PASSAGE GIVEN:

# Vegetable Head



## sisvicki (Jan 30, 2004)

dustee, I made one of those two years ago. I don't have the actual directions, but I can tell you what I did.

I wanted my head to be slightly tilted upward, so you could really see her face. First, my hubby helped make a base for the foam head. Mine had a hole throught the bottom already, so he just put together a wood base, with a wood block with a dowel that fit in the hole attached to it. Then the head just slipped over that and I didn't have to worry about it flopping over, either. But you don't have to do all that, just set it up on ona platter.

Then, I covered mine with orange Saran Wrap (my styrofoam head was used). Then I used a variety of cut up, bite size vegetables to decorate. Two cucumber slices for the eyes, I carved and whittled a red pepper for lips, a carrot nose, etc. . . here's a pic of her partially eaten:

http://www.halloweengallery.com/displayimage.php?album=lastup&cat=10038&pos=15

Some of the guests kept trying to rearrange her face as they ate her so she's looking a little rough.

I used toothpicks to hold it all.


----------



## MsMeeple (Aug 21, 2004)

Wow, that looked pretty wild! Is this the vegatarian version of the meathead? lol Now the meathead one I've seen before. The vegetable head is much cuter 

MsM


----------



## otherworldly (Sep 28, 2004)

Extracted data entries:
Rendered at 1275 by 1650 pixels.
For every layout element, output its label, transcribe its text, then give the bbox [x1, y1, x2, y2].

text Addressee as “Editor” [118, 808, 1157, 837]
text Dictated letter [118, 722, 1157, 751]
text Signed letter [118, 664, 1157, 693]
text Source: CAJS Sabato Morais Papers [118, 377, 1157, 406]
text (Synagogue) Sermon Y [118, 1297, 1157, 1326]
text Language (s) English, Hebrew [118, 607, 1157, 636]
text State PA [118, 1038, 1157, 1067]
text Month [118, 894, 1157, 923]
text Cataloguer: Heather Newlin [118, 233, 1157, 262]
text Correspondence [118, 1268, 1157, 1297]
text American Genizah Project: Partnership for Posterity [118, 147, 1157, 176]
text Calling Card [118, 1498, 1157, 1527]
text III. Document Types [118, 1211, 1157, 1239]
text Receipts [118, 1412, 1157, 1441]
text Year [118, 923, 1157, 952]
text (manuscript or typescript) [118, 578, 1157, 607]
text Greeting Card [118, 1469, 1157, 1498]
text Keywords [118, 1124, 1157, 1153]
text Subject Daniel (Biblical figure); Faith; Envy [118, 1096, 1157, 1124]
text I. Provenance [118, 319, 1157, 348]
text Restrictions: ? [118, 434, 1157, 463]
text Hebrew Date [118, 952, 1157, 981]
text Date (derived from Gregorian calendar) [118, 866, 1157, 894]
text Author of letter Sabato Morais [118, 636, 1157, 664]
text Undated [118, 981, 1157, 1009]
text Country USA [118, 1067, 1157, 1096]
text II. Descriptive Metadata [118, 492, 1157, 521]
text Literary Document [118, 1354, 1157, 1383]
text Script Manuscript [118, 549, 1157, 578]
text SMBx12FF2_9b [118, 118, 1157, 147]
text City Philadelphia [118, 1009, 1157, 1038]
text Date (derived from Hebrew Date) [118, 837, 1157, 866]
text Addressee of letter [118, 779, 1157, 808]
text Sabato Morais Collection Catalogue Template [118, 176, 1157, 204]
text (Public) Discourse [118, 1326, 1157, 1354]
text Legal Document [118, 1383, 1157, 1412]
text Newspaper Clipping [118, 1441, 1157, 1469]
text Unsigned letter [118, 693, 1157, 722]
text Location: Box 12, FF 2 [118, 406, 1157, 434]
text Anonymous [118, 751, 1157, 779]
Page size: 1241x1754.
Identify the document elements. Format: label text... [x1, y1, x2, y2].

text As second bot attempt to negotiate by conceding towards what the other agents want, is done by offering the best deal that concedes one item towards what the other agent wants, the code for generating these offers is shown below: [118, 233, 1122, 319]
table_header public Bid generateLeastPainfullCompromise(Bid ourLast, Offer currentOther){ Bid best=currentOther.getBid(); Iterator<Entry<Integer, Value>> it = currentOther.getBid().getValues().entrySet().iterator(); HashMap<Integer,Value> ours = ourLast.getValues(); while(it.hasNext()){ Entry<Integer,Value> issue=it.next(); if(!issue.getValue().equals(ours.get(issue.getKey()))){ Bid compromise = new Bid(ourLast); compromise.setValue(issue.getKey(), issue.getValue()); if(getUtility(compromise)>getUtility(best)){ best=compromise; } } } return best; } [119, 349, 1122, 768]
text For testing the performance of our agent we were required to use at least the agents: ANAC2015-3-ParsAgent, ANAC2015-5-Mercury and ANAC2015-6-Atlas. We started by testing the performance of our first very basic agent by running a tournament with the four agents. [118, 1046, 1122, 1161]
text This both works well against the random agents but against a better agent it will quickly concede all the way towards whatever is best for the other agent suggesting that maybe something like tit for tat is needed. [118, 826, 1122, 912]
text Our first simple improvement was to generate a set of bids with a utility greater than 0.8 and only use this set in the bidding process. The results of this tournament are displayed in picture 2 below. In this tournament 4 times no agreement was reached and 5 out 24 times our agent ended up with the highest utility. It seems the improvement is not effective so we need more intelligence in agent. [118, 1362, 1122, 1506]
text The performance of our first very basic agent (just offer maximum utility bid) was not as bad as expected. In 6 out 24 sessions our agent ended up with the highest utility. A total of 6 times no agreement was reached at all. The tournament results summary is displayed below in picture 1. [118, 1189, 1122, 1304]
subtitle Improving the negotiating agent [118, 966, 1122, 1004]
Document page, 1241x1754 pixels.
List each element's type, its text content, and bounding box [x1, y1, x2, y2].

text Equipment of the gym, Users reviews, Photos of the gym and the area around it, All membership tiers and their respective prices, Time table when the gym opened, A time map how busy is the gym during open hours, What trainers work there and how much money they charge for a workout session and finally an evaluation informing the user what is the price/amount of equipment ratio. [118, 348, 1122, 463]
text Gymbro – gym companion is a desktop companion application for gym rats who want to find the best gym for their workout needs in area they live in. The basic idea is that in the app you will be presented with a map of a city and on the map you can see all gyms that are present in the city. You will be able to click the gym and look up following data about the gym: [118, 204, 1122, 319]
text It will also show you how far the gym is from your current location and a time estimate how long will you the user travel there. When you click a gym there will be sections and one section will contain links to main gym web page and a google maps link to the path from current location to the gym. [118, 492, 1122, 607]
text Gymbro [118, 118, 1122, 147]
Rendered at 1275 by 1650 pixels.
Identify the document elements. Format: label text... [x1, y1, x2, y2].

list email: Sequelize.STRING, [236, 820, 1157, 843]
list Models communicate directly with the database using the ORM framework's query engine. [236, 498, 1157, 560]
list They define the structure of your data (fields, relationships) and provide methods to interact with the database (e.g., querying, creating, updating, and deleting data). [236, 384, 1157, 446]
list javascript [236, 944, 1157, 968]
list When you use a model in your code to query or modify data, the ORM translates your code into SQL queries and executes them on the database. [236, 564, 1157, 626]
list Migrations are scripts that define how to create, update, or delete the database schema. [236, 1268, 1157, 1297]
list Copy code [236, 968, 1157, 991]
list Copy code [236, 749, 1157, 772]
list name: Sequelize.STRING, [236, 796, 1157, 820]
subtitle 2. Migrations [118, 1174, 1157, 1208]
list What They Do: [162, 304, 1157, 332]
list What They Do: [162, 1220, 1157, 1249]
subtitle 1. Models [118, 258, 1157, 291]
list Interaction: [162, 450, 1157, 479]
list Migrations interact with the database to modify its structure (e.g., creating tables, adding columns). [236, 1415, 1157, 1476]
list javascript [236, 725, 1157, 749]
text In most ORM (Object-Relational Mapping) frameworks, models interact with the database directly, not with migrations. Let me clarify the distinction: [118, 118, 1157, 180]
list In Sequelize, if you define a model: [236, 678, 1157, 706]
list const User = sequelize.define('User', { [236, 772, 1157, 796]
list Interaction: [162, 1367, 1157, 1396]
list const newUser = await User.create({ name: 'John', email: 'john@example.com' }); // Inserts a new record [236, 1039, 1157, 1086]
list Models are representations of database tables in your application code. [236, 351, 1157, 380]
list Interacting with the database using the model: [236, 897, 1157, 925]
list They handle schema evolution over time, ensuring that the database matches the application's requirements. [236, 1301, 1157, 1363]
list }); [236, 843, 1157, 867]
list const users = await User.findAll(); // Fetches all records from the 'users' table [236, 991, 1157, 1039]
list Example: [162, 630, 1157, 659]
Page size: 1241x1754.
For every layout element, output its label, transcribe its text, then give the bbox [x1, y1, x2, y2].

YOUR OBJECTIVE:
Go on with the vegetable head forum thread from the point where it stops.

FINAL RESULT:
I can't find the link either, could've sworn I'd bookmarked that! I'll be doing the foamhead thing this year too. My kids think I should hollow out her head, place a bowl in there and use a nice shrimp dip or something. Ew! But I haven't ruled it out!  I'll be sure to post pictures if we do.
Awesome to see yours sisvicki!


----------



## hauntedhairwig (Oct 25, 2005)

Wild. I think I'm going to make one for my [email protected]


----------



## otherworldly (Sep 28, 2004)

The head prior to being filled with dip last night. I was so happy with this!


----------



## MsMeeple (Aug 21, 2004)

If it were just a tad bit more blue, it would almost look like my hair 

Seriously, looks really great! Wish wig heads were cheaper here.

MsM


----------



## sisvicki (Jan 30, 2004)

Wow! Awesome, Other!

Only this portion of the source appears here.